◆ SOURCE INFORMATION ◆
+--
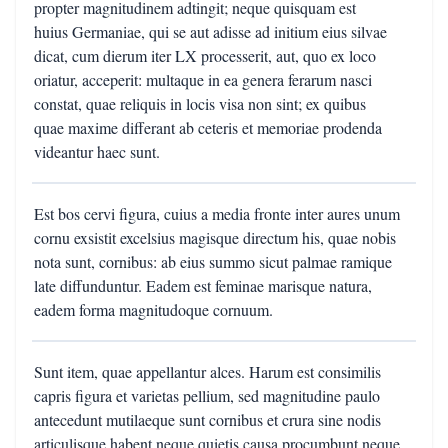
propter magnitudinem adtingit; neque quisquam est
huius Germaniae, qui se aut adisse ad initium eius silvae
dicat, cum dierum iter LX processerit, aut, quo ex loco
oriatur, acceperit: multaque in ea genera ferarum nasci
constat, quae reliquis in locis visa non sint; ex quibus
quae maxime differant ab ceteris et memoriae prodenda
videantur haec sunt.
Est bos cervi figura, cuius a media fronte inter aures unum
cornu exsistit excelsius magisque directum his, quae nobis
nota sunt, cornibus: ab eius summo sicut palmae ramique
late diffunduntur. Eadem est feminae marisque natura,
eadem forma magnitudoque cornuum.
Sunt item, quae appellantur alces. Harum est consimilis
capris figura et varietas pellium, sed magnitudine paulo
antecedunt mutilaeque sunt cornibus et crura sine nodis
articulisque habent neque quietis causa procumbunt neque,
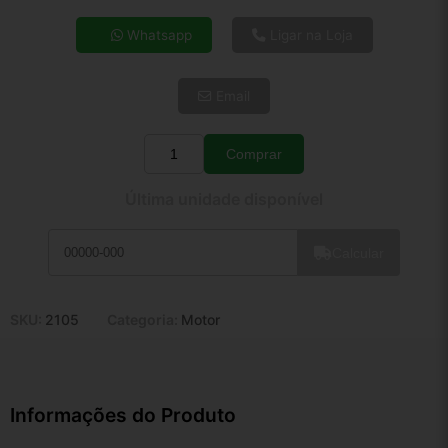
4x de R$ 60,97
Whatsapp
Ligar na Loja
5x de R$ 49,42
6x de R$ 41,67
Email
7x de R$ 36,05
8x de R$ 31,96
9x de R$ 28,77
Comprar
Quantidade
10x de R$ 26,10
Última unidade disponível
11x de R$ 24,02
12x de R$ 22,30
Calcular
SKU:
2105
Categoria:
Motor
Informações do Produto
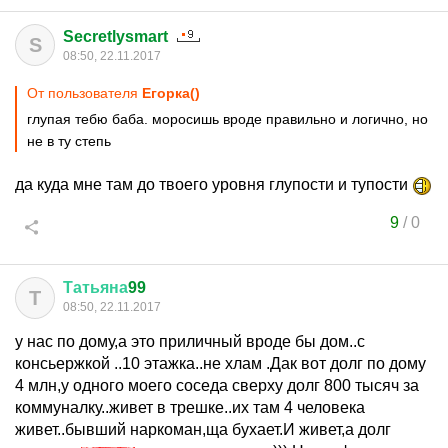
Secretlysmart
S
08:50, 22.11.2017
От пользователя
Егорка()
глупая тебю баба. моросишь вроде правильно и логично, но
не в ту степь
да куда мне там до твоего уровня глупости и тупости
9
/
0
Татьяна
99
Т
08:50, 22.11.2017
у нас по дому,а это приличный вроде бы дом..с
консьержкой ..10 этажка..не хлам .Дак вот долг по дому
4 млн,у одного моего соседа сверху долг 800 тысяч за
коммуналку..живет в трешке..их там 4 человека
живет..бывший наркоман,ща бухает.И живет,а долг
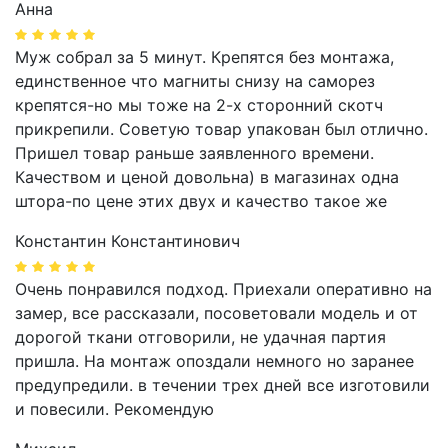
Анна
Муж собрал за 5 минут. Крепятся без монтажа,
единственное что магниты снизу на саморез
крепятся-но мы тоже на 2-х сторонний скотч
прикрепили. Советую товар упакован был отлично.
Пришел товар раньше заявленного времени.
Качеством и ценой довольна) в магазинах одна
штора-по цене этих двух и качество такое же
Константин Константинович
Очень понравился подход. Приехали оперативно на
замер, все рассказали, посоветовали модель и от
дорогой ткани отговорили, не удачная партия
пришла. На монтаж опоздали немного но заранее
предупредили. в течении трех дней все изготовили
и повесили. Рекомендую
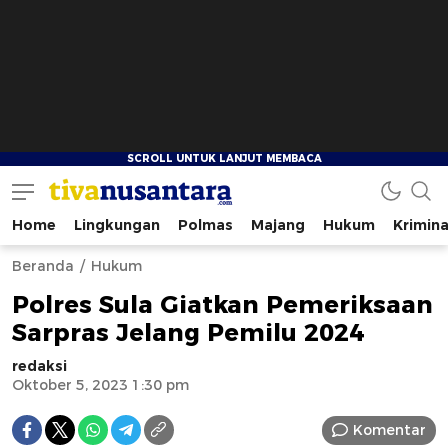
Home
Lingkungan
Polmas
Majang
Hukum
Krimina
tivanusantara.com
Berita Nusantara
Beranda
Hukum
Polres Sula Giatkan Pemeriksaan
Sarpras Jelang Pemilu 2024
redaksi
Oktober 5, 2023 1:30 pm
Komentar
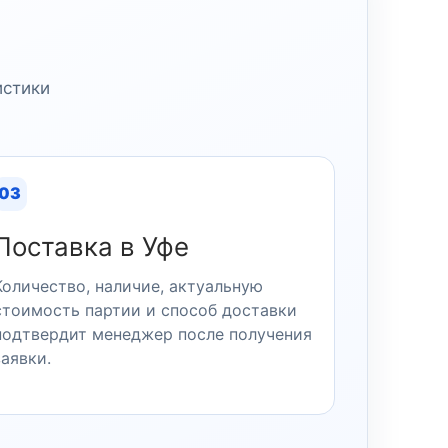
истики
03
Поставка в Уфе
Количество, наличие, актуальную
стоимость партии и способ доставки
подтвердит менеджер после получения
заявки.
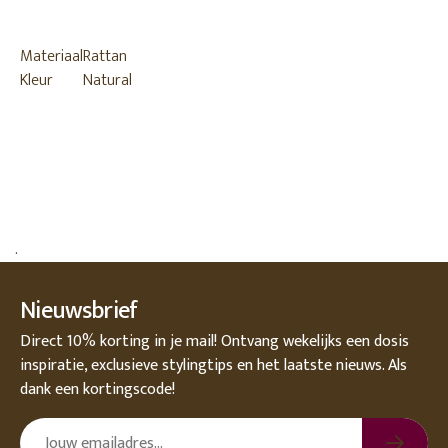
Materiaal
Rattan
Kleur
Natural
.
Nieuwsbrief
Direct 10% korting in je mail! Ontvang wekelijks een dosis
inspiratie, exclusieve stylingtips en het laatste nieuws. Als
dank een kortingscode!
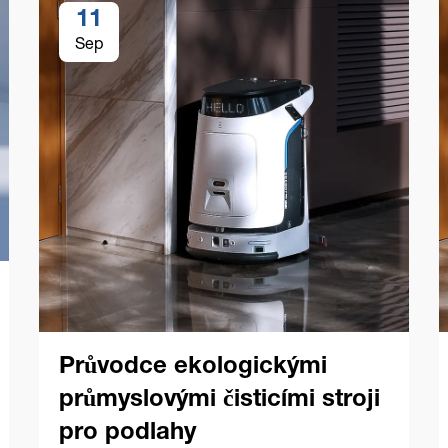
11
Sep
Průvodce ekologickými
průmyslovými čisticími stroji
pro podlahy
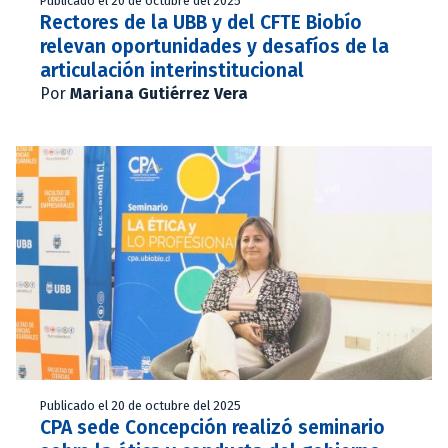
Publicado el 20 de octubre del 2025
Rectores de la UBB y del CFTE Biobío
relevan oportunidades y desafíos de la
articulación interinstitucional
Por
Mariana Gutiérrez Vera
Publicado el 20 de octubre del 2025
CPA sede Concepción realizó seminario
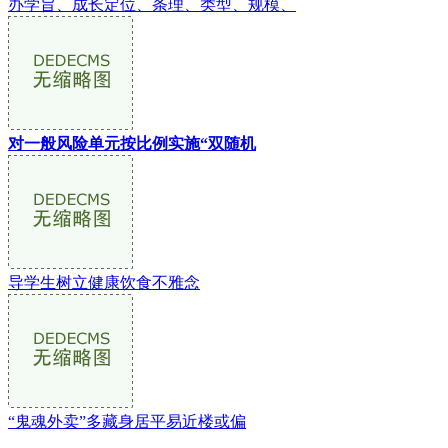
办学旨、成长定位、条理、类型、规模、
对一般风险单元按比例实施“双随机
导学生树立健康饮食不雅念
“鬼魂外卖”多藏身居平易近楼或偏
+--
◆ WHAT TO PRODUCE ◆
Can you give back the part of the material that opens with the line containing "Secretlysmart" and runs through the end of the material, with "Рекомендую" swapped for "Советую", everything else unchanged and the pictures left out?

◆ SOLUTION FOR THIS PROBLEM ◆
Secretlysmart
S
08:50, 22.11.2017
От пользователя
Егорка()
глупая тебю баба. моросишь вроде правильно и логично, но
не в ту степь
да куда мне там до твоего уровня глупости и тупости
9
/
0
Татьяна
99
Т
08:50, 22.11.2017
у нас по дому,а это приличный вроде бы дом..с
консьержкой ..10 этажка..не хлам .Дак вот долг по дому
4 млн,у одного моего соседа сверху долг 800 тысяч за
коммуналку..живет в трешке..их там 4 человека
живет..бывший наркоман,ща бухает.И живет,а долг
Анна
Муж собрал за 5 минут. Крепятся без монтажа,
единственное что магниты снизу на саморез
крепятся-но мы тоже на 2-х сторонний скотч
прикрепили. Советую товар упакован был отлично.
Пришел товар раньше заявленного времени.
Качеством и ценой довольна) в магазинах одна
штора-по цене этих двух и качество такое же
Константин Константинович
Очень понравился подход. Приехали оперативно на
замер, все рассказали, посоветовали модель и от
дорогой ткани отговорили, не удачная партия
пришла. На монтаж опоздали немного но заранее
предупредили. в течении трех дней все изготовили
и повесили. Советую
Home
Lingkungan
Polmas
Majang
Hukum
Krimina
tivanusantara.com
Berita Nusantara
Beranda
Hukum
Polres Sula Giatkan Pemeriksaan
Sarpras Jelang Pemilu 2024
redaksi
Oktober 5, 2023 1:30 pm
Komentar
истики
03
Поставка в Уфе
Количество, наличие, актуальную
стоимость партии и способ доставки
подтвердит менеджер после получения
заявки.
Materiaal
Rattan
Kleur
Natural
.
Nieuwsbrief
Direct 10% korting in je mail! Ontvang wekelijks een dosis
inspiratie, exclusieve stylingtips en het laatste nieuws. Als
dank een kortingscode!
11
Sep
Průvodce ekologickými
průmyslovými čisticími stroji
pro podlahy
Publicado el 20 de octubre del 2025
Rectores de la UBB y del CFTE Biobío
relevan oportunidades y desafíos de la
articulación interinstitucional
Por
Mariana Gutiérrez Vera
Publicado el 20 de octubre del 2025
CPA sede Concepción realizó seminario
办学旨、成长定位、条理、类型、规模、
对一般风险单元按比例实施“双随机
导学生树立健康饮食不雅念
“鬼魂外卖”多藏身居平易近楼或偏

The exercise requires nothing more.